Exercise objective
Go through the records below and collect every line that contains the string "typed". Copy each of those lines in full.
BEGIN
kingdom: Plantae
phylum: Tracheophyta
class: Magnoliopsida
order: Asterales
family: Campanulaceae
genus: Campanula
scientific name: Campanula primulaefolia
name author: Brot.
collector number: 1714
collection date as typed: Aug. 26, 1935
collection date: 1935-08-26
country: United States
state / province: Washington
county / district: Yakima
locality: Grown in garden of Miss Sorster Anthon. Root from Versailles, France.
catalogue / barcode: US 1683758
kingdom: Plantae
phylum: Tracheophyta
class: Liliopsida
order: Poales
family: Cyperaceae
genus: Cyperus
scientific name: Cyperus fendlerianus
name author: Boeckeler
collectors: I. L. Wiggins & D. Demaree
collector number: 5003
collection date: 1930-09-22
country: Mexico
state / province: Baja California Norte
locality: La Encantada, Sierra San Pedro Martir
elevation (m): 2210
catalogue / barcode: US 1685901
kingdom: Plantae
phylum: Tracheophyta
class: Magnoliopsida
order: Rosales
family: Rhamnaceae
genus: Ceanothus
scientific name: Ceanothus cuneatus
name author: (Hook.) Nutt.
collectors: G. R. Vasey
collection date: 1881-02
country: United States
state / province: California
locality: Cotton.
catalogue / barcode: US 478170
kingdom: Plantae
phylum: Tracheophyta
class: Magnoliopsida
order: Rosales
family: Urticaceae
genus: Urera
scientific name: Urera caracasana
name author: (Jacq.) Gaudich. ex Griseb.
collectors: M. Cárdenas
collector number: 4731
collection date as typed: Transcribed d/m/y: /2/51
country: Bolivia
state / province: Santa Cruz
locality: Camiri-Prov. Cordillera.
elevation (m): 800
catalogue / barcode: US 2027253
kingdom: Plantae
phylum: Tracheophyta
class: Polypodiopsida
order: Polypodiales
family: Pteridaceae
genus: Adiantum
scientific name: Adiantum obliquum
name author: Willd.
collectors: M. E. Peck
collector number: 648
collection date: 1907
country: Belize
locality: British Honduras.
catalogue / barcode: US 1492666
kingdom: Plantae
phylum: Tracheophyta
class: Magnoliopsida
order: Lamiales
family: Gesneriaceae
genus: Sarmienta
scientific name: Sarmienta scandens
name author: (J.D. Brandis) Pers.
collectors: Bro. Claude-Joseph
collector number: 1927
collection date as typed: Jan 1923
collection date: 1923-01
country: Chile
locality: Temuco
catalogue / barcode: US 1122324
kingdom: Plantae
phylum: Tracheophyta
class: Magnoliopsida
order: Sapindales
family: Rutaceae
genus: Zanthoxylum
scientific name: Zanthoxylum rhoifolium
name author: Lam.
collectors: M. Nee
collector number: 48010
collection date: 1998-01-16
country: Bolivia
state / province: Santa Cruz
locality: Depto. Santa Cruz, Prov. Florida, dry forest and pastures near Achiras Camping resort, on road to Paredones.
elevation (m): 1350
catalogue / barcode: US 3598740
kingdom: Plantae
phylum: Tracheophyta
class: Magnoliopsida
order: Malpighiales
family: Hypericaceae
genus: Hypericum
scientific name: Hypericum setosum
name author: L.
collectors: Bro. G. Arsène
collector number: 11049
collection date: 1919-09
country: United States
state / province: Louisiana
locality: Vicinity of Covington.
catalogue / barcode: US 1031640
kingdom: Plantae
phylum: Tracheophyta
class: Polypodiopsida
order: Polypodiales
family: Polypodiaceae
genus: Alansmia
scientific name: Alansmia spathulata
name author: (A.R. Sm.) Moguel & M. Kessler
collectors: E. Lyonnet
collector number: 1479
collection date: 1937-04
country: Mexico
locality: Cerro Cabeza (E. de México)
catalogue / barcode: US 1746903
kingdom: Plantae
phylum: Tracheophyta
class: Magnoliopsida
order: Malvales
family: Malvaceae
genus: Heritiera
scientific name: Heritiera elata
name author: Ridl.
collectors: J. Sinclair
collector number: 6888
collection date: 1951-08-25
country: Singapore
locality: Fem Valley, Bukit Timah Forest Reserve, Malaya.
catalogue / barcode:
END
Output for this exercise
collection date as typed: Aug. 26, 1935
collection date as typed: Transcribed d/m/y: /2/51
collection date as typed: Jan 1923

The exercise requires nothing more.